リベレーターの6章 ”It's My Policy”にてシャロの飲んでいた酒は、ロンサカパの23年物。黒糖のようなコクのある甘さとバニラの香り、樽由来の渋みが絶妙なラム酒である。
この時代に残っているのは本当に奇跡としか言いようの無い酒なのだが、劇中で描写した通り、その大事な酒はシャロの体の一部となってしまったのだった。
今の時代より約三世紀もの先の未来であるこの世界では、合成酒と言うアルコールに様々な物が添加された酒を飲むのが当たり前の時代。
その合成酒と現代で出回っている酒の差は言えば、人類が酒に懸ける情熱を注ぎ込むことによって、現代に流通している酒と大きな違いのないレベルで古い時代の酒の味を再現することに成功している。
とは言え、やはり飲む人が飲めば分かると言う程度には偽物である。
よって古い時代の酒ともなれば、超が三つは付くほどに貴重な物なのだ。
ではシャロはと言うと、こいつは本当に何でも飲む奴だ。
とりあえず上等な酒を探して、近くに何も見つからなければ合成酒でも良いやという、極論を言えば飲めさえすればそれで良いと言う奴である。

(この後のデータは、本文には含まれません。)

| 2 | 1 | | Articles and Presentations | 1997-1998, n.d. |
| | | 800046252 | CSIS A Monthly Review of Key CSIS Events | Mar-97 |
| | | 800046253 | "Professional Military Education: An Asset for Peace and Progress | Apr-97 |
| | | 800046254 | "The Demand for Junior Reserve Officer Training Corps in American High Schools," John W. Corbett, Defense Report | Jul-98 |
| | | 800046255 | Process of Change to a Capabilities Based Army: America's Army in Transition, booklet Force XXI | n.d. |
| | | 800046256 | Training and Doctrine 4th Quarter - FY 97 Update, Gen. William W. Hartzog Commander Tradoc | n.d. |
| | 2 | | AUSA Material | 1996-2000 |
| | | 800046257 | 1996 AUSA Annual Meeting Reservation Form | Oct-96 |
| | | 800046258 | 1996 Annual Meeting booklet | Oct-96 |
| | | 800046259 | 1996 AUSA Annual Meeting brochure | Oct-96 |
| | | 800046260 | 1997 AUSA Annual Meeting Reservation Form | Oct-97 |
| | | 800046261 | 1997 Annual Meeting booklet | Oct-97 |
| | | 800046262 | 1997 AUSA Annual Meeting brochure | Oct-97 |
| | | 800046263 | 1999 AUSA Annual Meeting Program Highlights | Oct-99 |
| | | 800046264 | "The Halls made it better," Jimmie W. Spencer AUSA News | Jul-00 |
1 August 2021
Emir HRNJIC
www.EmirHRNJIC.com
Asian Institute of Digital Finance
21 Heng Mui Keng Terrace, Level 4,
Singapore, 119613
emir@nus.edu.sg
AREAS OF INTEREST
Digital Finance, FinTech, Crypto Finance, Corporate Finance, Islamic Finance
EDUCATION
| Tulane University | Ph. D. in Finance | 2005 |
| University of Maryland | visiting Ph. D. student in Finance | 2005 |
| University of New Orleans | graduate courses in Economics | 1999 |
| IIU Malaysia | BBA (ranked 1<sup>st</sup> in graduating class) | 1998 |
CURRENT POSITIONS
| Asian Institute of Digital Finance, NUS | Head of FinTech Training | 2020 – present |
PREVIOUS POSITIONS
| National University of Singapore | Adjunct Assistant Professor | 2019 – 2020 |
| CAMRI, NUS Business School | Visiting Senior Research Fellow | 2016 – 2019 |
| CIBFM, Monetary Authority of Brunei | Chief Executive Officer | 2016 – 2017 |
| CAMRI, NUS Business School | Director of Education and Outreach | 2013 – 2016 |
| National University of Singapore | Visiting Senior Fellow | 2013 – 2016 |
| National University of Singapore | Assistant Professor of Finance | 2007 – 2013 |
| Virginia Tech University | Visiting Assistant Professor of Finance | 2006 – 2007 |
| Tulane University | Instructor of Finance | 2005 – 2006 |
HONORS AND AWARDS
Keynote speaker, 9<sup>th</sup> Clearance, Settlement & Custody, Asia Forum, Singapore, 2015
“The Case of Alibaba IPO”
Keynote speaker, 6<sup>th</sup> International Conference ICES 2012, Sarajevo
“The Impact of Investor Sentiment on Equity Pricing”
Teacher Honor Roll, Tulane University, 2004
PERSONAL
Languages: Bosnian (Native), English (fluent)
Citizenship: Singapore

だがこの女、舌が肥えているので酒の味が分かる上、しかも量はしっかり飲むという質の悪い奴なのだ。
バレルが一生懸命探して来た貴重な酒を、苦労も知らずにグビグビと飲んでしまうのだから可哀そうというものだろう。
なお劇中で登場する酒が三世紀もの間劣化しないのかと言う疑問に対しては、保存状態が良かったから大丈夫という、素人考えで納得してもらうしかない。
中身の状態も気になる所だが、あの手の酒瓶の寿命って、どれくらい保つものなのだろうか……。どなたか知っていればお教え下さい。
ただコルク等は確実に痛んでいるだろうから、そこらへんは別の栓を用意しているのだと思ってもらえれば幸いです。